● Task statement
Within the records below, find each line that holds the string "contact", then copy it.

● Input material

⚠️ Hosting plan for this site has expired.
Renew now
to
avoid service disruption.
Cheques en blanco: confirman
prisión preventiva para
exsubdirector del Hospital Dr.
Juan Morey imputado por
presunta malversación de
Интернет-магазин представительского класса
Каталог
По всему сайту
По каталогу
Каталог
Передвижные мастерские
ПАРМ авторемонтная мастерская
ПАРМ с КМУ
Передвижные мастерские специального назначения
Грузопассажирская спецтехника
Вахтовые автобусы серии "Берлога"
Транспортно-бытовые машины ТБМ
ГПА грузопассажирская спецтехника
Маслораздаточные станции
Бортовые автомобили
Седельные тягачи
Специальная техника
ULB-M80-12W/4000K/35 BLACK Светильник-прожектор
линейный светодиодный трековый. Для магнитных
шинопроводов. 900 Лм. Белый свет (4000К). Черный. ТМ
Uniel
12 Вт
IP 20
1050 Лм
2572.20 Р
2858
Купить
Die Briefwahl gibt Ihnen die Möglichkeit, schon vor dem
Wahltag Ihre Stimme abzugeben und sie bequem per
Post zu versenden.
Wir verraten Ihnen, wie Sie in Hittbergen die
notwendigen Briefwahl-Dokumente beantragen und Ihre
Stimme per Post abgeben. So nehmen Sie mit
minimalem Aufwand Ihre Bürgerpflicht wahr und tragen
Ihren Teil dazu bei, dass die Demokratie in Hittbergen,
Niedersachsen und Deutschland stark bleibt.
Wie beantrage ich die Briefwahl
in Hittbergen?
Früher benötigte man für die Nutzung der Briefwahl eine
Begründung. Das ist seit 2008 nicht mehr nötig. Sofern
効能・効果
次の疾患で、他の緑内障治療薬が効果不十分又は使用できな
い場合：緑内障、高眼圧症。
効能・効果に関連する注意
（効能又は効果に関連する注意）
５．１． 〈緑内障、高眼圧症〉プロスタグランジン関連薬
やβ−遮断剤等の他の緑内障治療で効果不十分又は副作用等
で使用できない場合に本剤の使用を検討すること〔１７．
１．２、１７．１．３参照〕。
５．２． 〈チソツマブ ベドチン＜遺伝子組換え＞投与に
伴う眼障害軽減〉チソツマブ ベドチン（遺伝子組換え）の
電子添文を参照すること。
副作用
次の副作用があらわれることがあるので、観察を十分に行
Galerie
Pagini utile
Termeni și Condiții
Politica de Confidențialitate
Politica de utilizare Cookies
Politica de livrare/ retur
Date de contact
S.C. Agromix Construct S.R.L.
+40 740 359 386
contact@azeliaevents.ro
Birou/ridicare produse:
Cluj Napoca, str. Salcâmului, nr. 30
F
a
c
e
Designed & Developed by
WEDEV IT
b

* * *

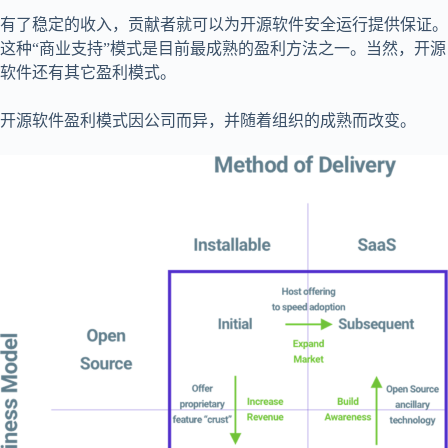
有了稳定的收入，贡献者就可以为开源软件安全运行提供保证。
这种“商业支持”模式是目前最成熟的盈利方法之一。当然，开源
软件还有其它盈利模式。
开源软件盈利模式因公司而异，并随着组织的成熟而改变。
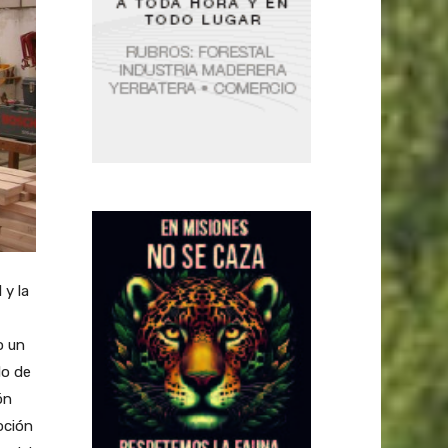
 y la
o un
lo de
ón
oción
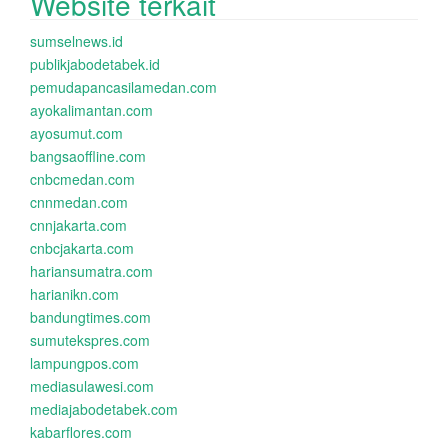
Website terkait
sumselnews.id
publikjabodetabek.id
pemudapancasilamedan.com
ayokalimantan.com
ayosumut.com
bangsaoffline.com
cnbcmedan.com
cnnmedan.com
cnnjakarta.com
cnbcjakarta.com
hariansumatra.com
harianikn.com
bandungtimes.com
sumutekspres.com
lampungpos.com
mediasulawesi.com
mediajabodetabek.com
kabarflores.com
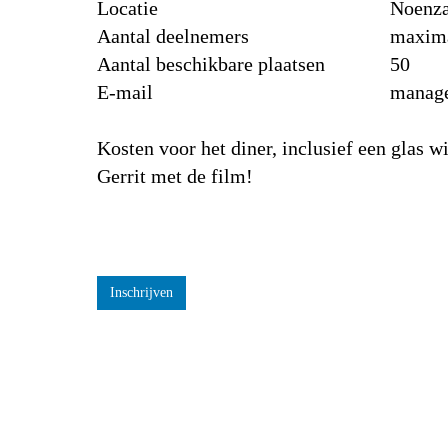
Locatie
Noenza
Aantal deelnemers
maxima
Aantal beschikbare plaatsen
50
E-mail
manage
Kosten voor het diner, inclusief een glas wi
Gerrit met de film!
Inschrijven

● Expected answer
Date de contact
contact@azeliaevents.ro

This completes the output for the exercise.